Refactoring support in IDEs is another thing I can't live without now. How did people ever develop code when they had to hand-edit name refactorings/renamings in multiple files, keeping track of context, etc etc? It just seems like a complete waste of time: TYPING. It's pretty silly, developers should be making great software not learning how to touch type. These are things IDEs should be doing for us. It's the reason why I feel far more comfortable in Eclipse than Visual Studio .NET ... but I hear refactoring support is coming in new versions of VS.NET, so that's good.

Yes, a freshman developer that drinks the XP kool aid may never be able to go back to traditional development -- or may do so reluctantly and awkwardly. Learn XP at your own risk. I'm serious, it will make traditional development much less fun.
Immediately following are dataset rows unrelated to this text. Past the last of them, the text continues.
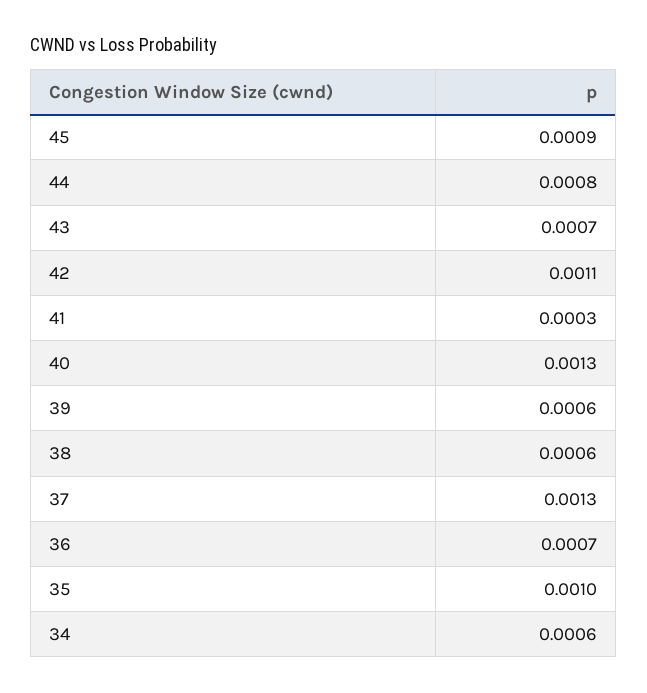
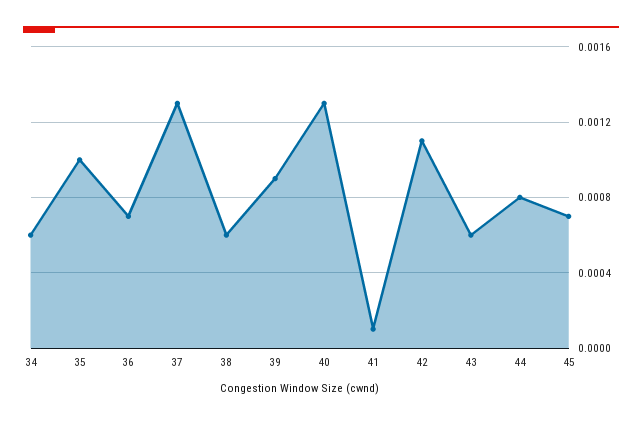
  {
-   "45": 0.0009,
+   "45": 0.0007,
    "44": 0.0008,
-   "43": 0.0007,
+   "43": 0.0006,
    "42": 0.0011,
-   "41": 0.0003,
+   "41": 0.0001,
    "40": 0.0013,
-   "39": 0.0006,
+   "39": 0.0009,
    "38": 0.0006,
    "37": 0.0013,
    "36": 0.0007,
    "35": 0.001,
    "34": 0.0006
  }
Two of the main shifts I personally had when I learned XP was thinking more about risk management (which managers do all the time, so they should be able to relate to it) and ironically enough: long term thinking.
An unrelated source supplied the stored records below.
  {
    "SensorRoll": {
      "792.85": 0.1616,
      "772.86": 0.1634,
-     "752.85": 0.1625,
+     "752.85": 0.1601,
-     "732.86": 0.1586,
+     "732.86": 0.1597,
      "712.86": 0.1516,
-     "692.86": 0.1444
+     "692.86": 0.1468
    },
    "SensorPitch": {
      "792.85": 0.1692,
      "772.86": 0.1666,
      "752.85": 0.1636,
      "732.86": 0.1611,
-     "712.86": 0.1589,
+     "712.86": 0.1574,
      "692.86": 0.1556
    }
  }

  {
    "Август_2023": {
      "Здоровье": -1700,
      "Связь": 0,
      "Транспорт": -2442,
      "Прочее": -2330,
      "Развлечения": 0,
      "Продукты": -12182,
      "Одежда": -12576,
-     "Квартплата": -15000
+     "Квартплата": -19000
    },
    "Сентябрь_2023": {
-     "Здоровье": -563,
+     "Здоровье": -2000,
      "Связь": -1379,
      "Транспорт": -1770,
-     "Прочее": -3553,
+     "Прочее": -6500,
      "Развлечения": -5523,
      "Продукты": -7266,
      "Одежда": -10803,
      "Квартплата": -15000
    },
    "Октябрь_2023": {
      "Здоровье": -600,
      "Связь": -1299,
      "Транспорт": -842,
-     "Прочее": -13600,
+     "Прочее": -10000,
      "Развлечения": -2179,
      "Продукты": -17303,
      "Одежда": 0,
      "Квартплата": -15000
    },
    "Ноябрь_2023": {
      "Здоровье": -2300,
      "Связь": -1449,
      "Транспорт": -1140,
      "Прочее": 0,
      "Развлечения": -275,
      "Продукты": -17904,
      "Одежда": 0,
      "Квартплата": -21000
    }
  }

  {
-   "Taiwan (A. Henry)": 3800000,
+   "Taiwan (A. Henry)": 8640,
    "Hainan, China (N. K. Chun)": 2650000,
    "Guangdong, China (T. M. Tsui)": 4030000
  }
XP doesn't tell you to think long term, but you actually are. Enabling refactoring: quick changes, agility at any time in the future. High quality code for the next guy that has to edit it. Unit testing, customer acceptance testing as core ideas. These are things that traditional development projects shrug off. Get the code out the door! Worry about the bugs at the end in our slack time! Once it's out, we sign off and get the heck outta there! They're your bugs now! Heehee ho ho! XP brings bugs right up front and center and fails your tests. The project literally shuts down until you are running 100% pass again. That's an amazing commitment to quality.

The biggest barrier I see to XP is the advocation of pair programming. People are really worried about collaborating with other people. What if your co-worker thinks you're a bumbling idiot and tells the manager? XP doesn't let people hide at all and hack away by themselves. If you're having a conversation with someone, chances are half the team can hear you talking and jump in at any time. Seeing this as a bad thing is strange -- I see it as a great learning opportunity and a communication tool.

We don't have to be cordoned off into cublicles and isolated from our co-workers. We should be colaborating and being creative. Showing off our coding and design skills! XP is a really great chance to be creative and no be limited by an architecture passed down from above. No code owndership gives you carte-blanche and a lot of responsibility, but also the ability to be a team player. You can't be a team player isolated in a box off by yourself.

Anyway, that's enough ranting. If you're comfortable where you are, don't read about XP -- it will ruin it for you! As for James' question about change: people don't like it. Do you really want to have to learn a new programming language and be retrained every 5 years? No you don't. Unless you do it on your own time out of interest -- that's another story altogether. There will probably be XP zealots in 10 years that don't want to move onto the next thing. They're either just disinterested or lazy. Leave 'em in your dust.